桑萝道:“总是那个结果,有什么可说的。”

    岑妄昨晚说的话,桑萝听着只觉可笑无比,爱?这个字究竟是怎么和岑妄挨上边的?桑萝想不明白,也不想去想。

    反正对她来说,最后的结果只有两种,要么放她离开,给她自由,要么让她死。

    桑萝道:“不管他,我们自己出去吧。”

    但等到了屋外,桑萝就知道她要走并不是那样容易的事了。

    岑妄发着烧,这是有眼睛的人都无法忽略的事了,但他偏要撑着绵软的身体,就这样看着她。一夜过去,面色憔悴到仿佛经历的不是一夜,而是沧海桑田的星辰变化。

    他看着桑萝,可怜兮兮地叫道:“阿萝,再说两句话,好不好?”

    昨日岑妄也是只说几句话,可到了最后,说得哪是只有几句话。桑萝不想理这个茬,但岑妄就堵在那,她走右边他就堵右边,她往左边,他就站在左边,用那可怜兮兮到好像被抛弃的目光就这样看着她。
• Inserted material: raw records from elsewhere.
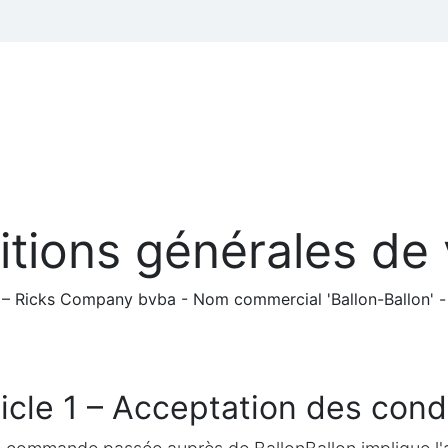
 thèmes
Professionnels
Hélium et Accessoires de fêtes
tions générales de
– Ricks Company bvba - Nom commercial 'Ballon-Ballon' -
icle 1 – Acceptation des cond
    桑萝看得气笑了,岑妄可怜?他在这儿装什么可怜。

    桑萝道:“我以为昨日已经与你说得一清二楚了,你既然还不能理解,那我便说得再清楚点。岑妄,你已经记起了前世的事,应当明白我与你是绝无可能的,我总要与你和离,然后离开的。”

    即使已经不是第一次听到这样的话,但岑妄仍旧难免心痛了。

    他以为今生是上天垂怜,给他与桑萝一个全新的开始,可是到头来,桑萝依然琵琶别抱,而他只能抱着他的那点爱意,蜷缩在角落里,把见不得人的自己藏起来。
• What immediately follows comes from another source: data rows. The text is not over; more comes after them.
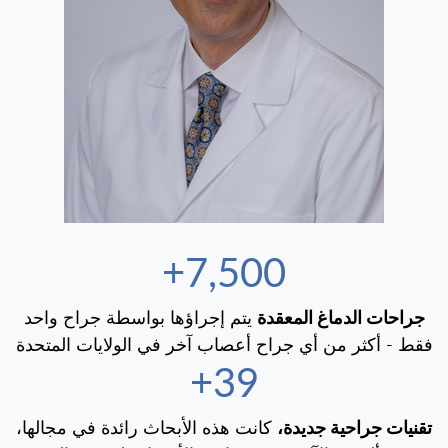
7,500+
جراحات الدماغ المعقدة
يتم إجراؤها بواسطة جراح واحد
فقط - أكثر من أي جراح أعصاب آخر في الولايات المتحدة
40+
تقنيات جراحية جديدة،
كانت هذه الأبحاث رائدة في مجالها،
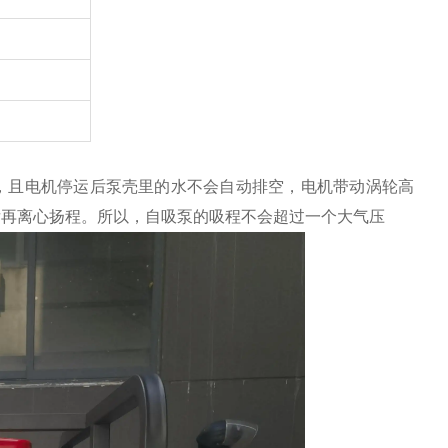
，且电机停运后泵壳里的水不会自动排空，电机带动涡轮高
后再离心扬程。所以，自吸泵的吸程不会超过一个大气压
    岑妄苦涩一笑道:“阿萝,我昨晚很努力了,从前总是做个梦,就能梦到前世的事,可是不

    知为何,昨晚我无论如何努力,就是入不了梦,可是,我并不觉得我会为了阻挠你和林深在一起,而阻止你与叶唐和离,因此,你可不可以再给我些时日,让我梦一梦?”

    “我给你些时日,若是你一辈子都梦不到呢?又或者即使梦到,又一再哄骗我不曾梦到呢?”

    桑萝道,“有何意义?我心总不在你处,也不愿和你做真夫妻,何况,我也不信你还会情愿

    与我继续分房睡,你甚至连纳妾都不肯,你……”

    “我可以纳妾。”

    桑萝怔道:“什么?”

    岑妄闭了闭眼,即使感到痛苦,但他依然道:“我知道你想要我纳妾是因为你觉得我与叶唐般,需要女人发泄欲望,也对有一个能传宗接代的孩子有执念,所以你希望有个女人来代替你满足我的欲望和执念,这样,你暂时是安全的。如果这真的会给你安全感,让你愿意在这儿多待些时候,那么,我同意纳妾。”

    桑萝沉默了会儿。

    “我会梦到的,”岑妄说了又说,“我一定会梦到的,然后解释给你听。”

    桑萝道:“你要纳谁?”

    岑妄道:“随便吧,我出去之后遇到的第一个丫鬟吧。”

    桑萝道:“纳两个。”

    岑妄道:“都可以。”

    桑萝叹气道:“你这又何必,你明知这是没有意义的事,我心有所属。”

    岑妄红了眼:“算我求求你,阿萝,上辈子已经过去了,我也没有回头的机会,可是这辈子,我不想你再想起我时仍旧误会重重,只有厌恶。”

    第四十六章

    桑萝并没有立刻回答。

    桑萝能在陪嫁丫鬟里准备给岑妄妾室, 就说明她根本不在乎岑妄纳不纳妾,究竟又纳多少个妾,因为在她心里, 岑妄与她毫无干系,那么他的私生活也当与她毫无干系。

    可是如今面对岑妄,这样的话, 桑萝却说不出来了。

    她只道:“你知道我离开是不会改变的结局, 无论你纳多少个妾,我都不会动摇这个决心, 所以你何必呢?唤月说你发了烧,人在发热时, 头脑总是昏胀, 特别容易冲动, 所以你先睡一睡,等人好了, 再来做决定。”

    桑萝给唤月递眼神:“把世子爷搀回房内, 请大夫来诊治。”

    岑妄道:“我并非要绑你一辈子, 只是希望你给我一个机会而已。”他把唤月叫回来道, “我很清楚我在做什么,因此不必你插手, 我会与母亲去说的。”

    桑萝垂眼不语。

    岑妄最后看了她一眼, 知道桑萝绝无可能再收回那些话,她确实丝毫都不在意他纳不纳妾,纳几个妾。

    她不喜欢他。

    岑妄守着这个认知, 苦涩地转身。

    *

    王妃被岑妄要纳妾一时惊到坐不稳了, 她想都没想道:“王府没有这样的规矩, 你趁早收了这心, 我不会同意的。”

    岑妄道:“母亲……”

    王妃看着他:“你莫不是又要用之前的借口来糊弄我?是,你与你娘子的事,我不好来插手管,可你需知,这终究是你们两个人的事,你何必牵扯第三人、第四人进来?你们这日子还要不要过了?反正我从来没有见过你们这样过日子的态度。”

    岑妄正要应声,身子却晃了下,王妃早就看出他面色发红,并不正常,但即将脱口而出的疑问被岑妄想纳妾的震惊取而代之,因此才短暂抛之脑后,如今看他又是摇摇欲坠的模样,忙去扶住他。

    王妃担忧道:“你这手上如何这样烫?可是染了风寒开始发热了?你从前的身子没有这样差过,你这又是怎么了?”

    岑妄道:“小痛小病而已,不妨事的,母亲,你先应了我吧。”

    王妃不应声,只道:“先看大夫。”

    岑妄很坚持:“先应我,我得把这事操办好,一定要操办好,不然,”他原地踉跄了一步,显然有些支撑不住了,可他偏偏还勉励支撑着,但说话的声音确实微弱了不小,“阿萝就要走了。”